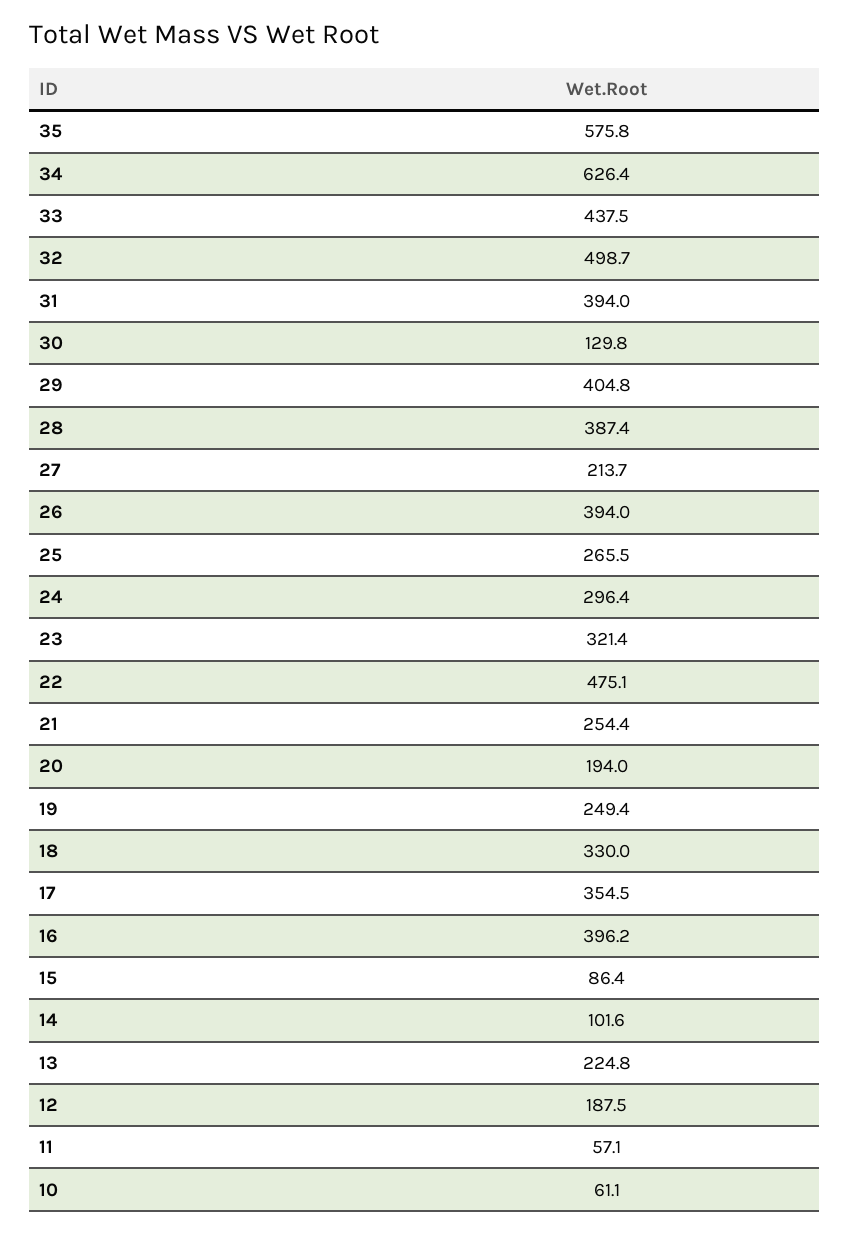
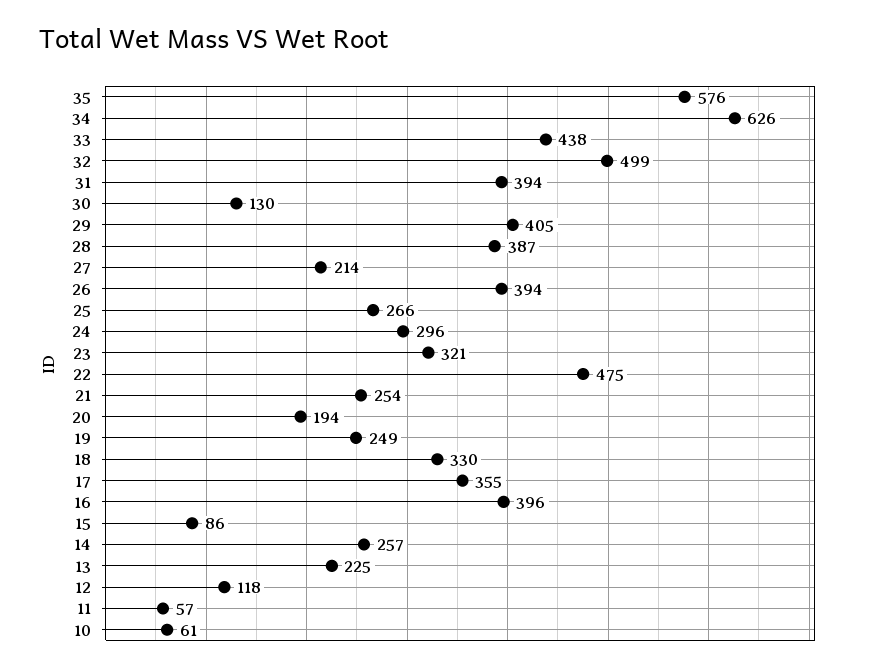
  {
    "35": 575.8,
    "34": 626.4,
    "33": 437.5,
    "32": 498.7,
    "31": 394,
    "30": 129.8,
    "29": 404.8,
    "28": 387.4,
    "27": 213.7,
    "26": 394,
    "25": 265.5,
    "24": 296.4,
    "23": 321.4,
    "22": 475.1,
    "21": 254.4,
    "20": 194,
    "19": 249.4,
    "18": 330,
    "17": 354.5,
    "16": 396.2,
    "15": 86.4,
-   "14": 101.6,
+   "14": 257,
    "13": 224.8,
-   "12": 187.5,
+   "12": 118,
    "11": 57.1,
    "10": 61.1
  }

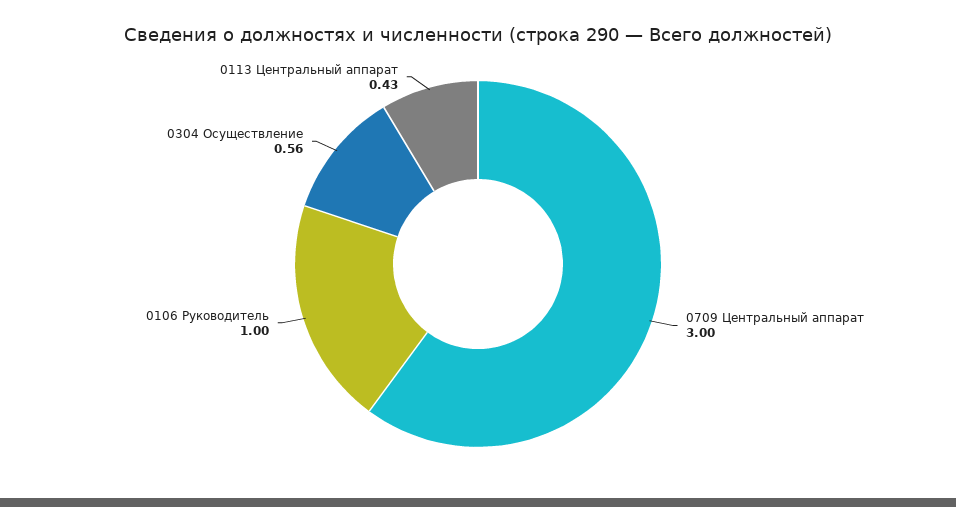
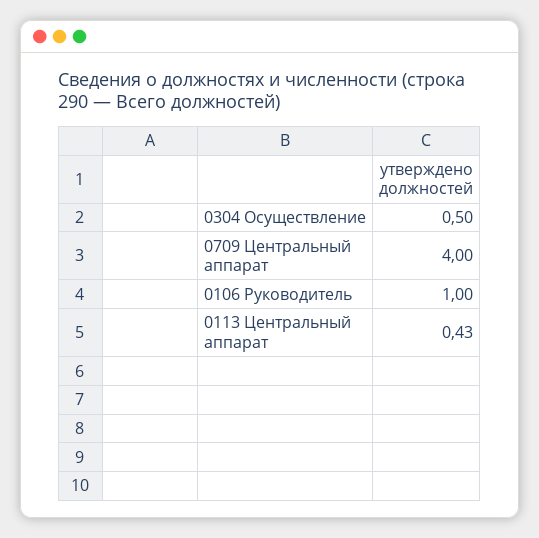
  {
-   "0709 Центральный аппарат": 3,
+   "0709 Центральный аппарат": 4,
    "0106 Руководитель": 1,
-   "0304 Осуществление": 0.56,
+   "0304 Осуществление": 0.5,
    "0113 Центральный аппарат": 0.43
  }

> What the task asks
Every line in the records that holds the word "Центральный" should be copied into the answer.

> Result for this task
-   "0709 Центральный аппарат": 3,
+   "0709 Центральный аппарат": 4,
    "0113 Центральный аппарат": 0.43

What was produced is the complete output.